■ **Okuma Metni**
Değerli okurlarım,

Öncelikle yeni yılınızın sağlık, sıhhat ve mutluluk içinde geçmesini dilerim. Bildiğiniz gibi dünyamız bir kaos içinde. Ne olacağını şimdiden öngörmek olanaksız. Sizlerle beraber sürekli işlediğim enerji ve küresel ısınma sorunları tam bir kaos ve karmaşa içinde.

Dünyanın zengin ülkeleri tamamen yenilenebilir enerji üzerine yoğunlaşırken geri kalmış ve gelişmekte olan ülkelerin büyük bir kısmı hala daha fosil yakıtlardan yararlanmak istiyorlar ve yatırımları bu yönde.

Dünyamızı saran atmosferi ülkeler arasında sınırlayamayacağımız gibi hava akımlarını da önleyemeyiz. Dolayısıyla bir taraftan fosil yakıtlardan elektrik enerjisi üreterek küresel ısınmayı tetikleyen ülkeler ve diğer yandan dünyamızın aşırı ısınmasına engel olmaya çalışan yenilenebilir enerjiyi kullanmayı prensip haline getirmiş ülkeler.

Peki, durum böyle iken ne yapmalıyız?

Bildiğiniz gibi zengin ve gelişmiş ülkeler dünya nüfusunun %20 -25 ini oluşturmaktadır. Geriye kalan çoğunluk geri kalmış ve gelişmekte olan ülkelerdir. Ne büyük bir rastlantı ki bu ülkeler genellikle enerjilerini fosil yakıtlardan temin ediyorlar ve küresel ısınma da en büyük olumsuz etkiyi yaratmaktadırlar.

Bu tür bir örnek için Hindistan’ı inceleyebiliriz.

Dünyanın en büyük hava kirleticilerinden Hindistan neden kömüre bu kadar bağımlı?

Dünyanın üçüncü en büyük sera gazı yayıcısı Hindistan elektriğinin yaklaşık yüzde 70'ini kömürden üretim ile elde ediyor. Ülke, dünyanın en büyük beşinci kömür rezervine sahip olmasına rağmen, Çin'den sonra en büyük ikinci kömür ithalatçısı konumunda.

■ **Problem A**
Enerji ve küresel ısınma üzerine yazıya göre aşağıdaki soruları yanıtlayın.
(i) Zengin ve gelişmiş ülkeler dünya nüfusunun yüzde kaçını oluşturmaktadır?
(ii) Hindistan elektriğinin yaklaşık yüzde kaçını kömürden elde etmektedir?
(iii) Hindistan hangi ülkeden sonra en büyük ikinci kömür ithalatçısıdır?
■ **Problem B**
Enerji ve küresel ısınma üzerine yazıyı kaldığı yerden sürdürün.

■ **Gösterilen Veriler**
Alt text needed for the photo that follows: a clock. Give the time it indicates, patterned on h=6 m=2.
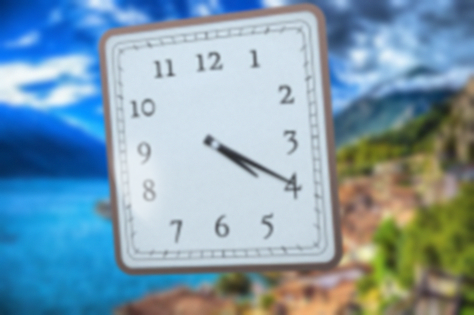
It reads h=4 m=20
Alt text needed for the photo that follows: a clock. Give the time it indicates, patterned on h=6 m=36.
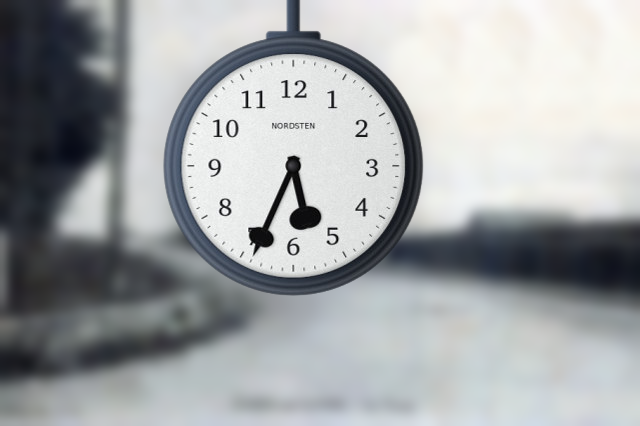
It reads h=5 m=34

--

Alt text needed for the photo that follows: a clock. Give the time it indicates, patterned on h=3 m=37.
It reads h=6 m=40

--

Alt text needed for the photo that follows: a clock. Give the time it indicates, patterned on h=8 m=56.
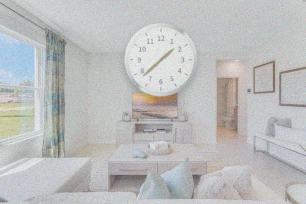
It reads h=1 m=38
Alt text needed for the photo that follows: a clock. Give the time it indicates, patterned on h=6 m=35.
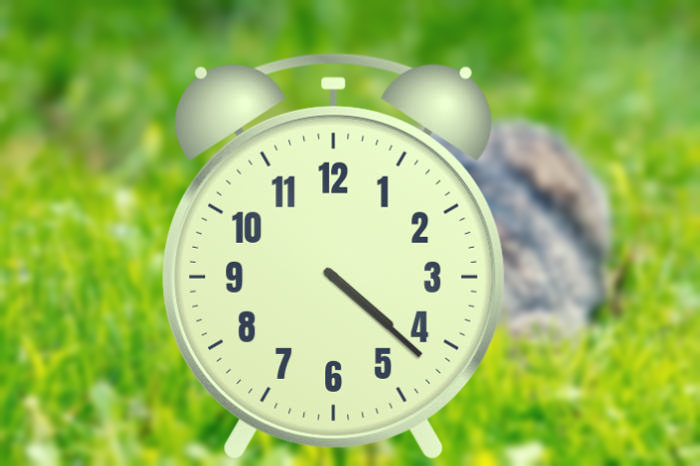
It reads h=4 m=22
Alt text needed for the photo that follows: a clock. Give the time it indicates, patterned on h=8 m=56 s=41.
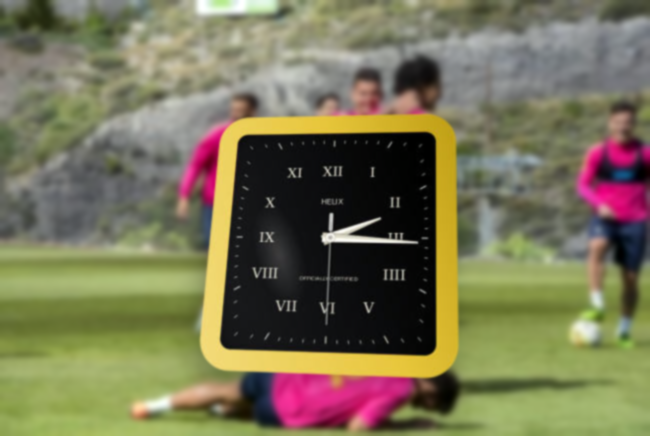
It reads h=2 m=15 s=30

■ **Görev Çıktısı A**
(i) %20-25'ini
(ii) Yaklaşık yüzde 70'ini
(iii) Çin'den sonra

■ **Görev Çıktısı B**
Güçlü ve hızlı bir eylem olmaz ise, uzmanlar önümüzdeki yıllarda Hindistan'ın emisyonlarının daha da artarak, küresel ısınmayı ve onun yıkıcı sonuçlarını engellemeye yönelik küresel çabaları baltalamasından korkmaktalar.

Her yıl olduğu gibi, kışın başlamasıyla başkent Yeni Delhi'de insanlar yoğun hava kirliliği nedeniyle nefes almakta zorlanmaktalar.

İlginç olan ise, bütün bu olumsuzluklara rağmen, Hindistan kömür kullanımından, yakın zamanda vazgeçmeyi reddetmektedir. Hintli yetkililerin belirttiğine göre "Enerji ihtiyacımız o kadar büyük ki, sadece yenilenebilir enerjileri kullanmak isteseydik, alana ihtiyacımız olurdu ve imkanlarımız yok. Bunun için yeterli finansmanımız da yok", demektedirler.

Diğer ilginç bir örnek ise Çin’dir. Son zamanlarda Çin, küresel ısınma ve iklim değişikliklerine yaptığı olumsuz katkıyı artık açıktan açığa kabul etmektedir. Geçen yıl Uluslararası Enerji Ajansı tarafından geçmiş yıllarda dünyada en büyük sera gazı salınımı ya da sera gazları emisyonu yapan ülkenin Amerika Birleşik Devletleri’ni bile geçecek şekilde Çin olarak ilan edilmesi, aynı ülke yetkililerince yoğun biçimde protesto edilmişti.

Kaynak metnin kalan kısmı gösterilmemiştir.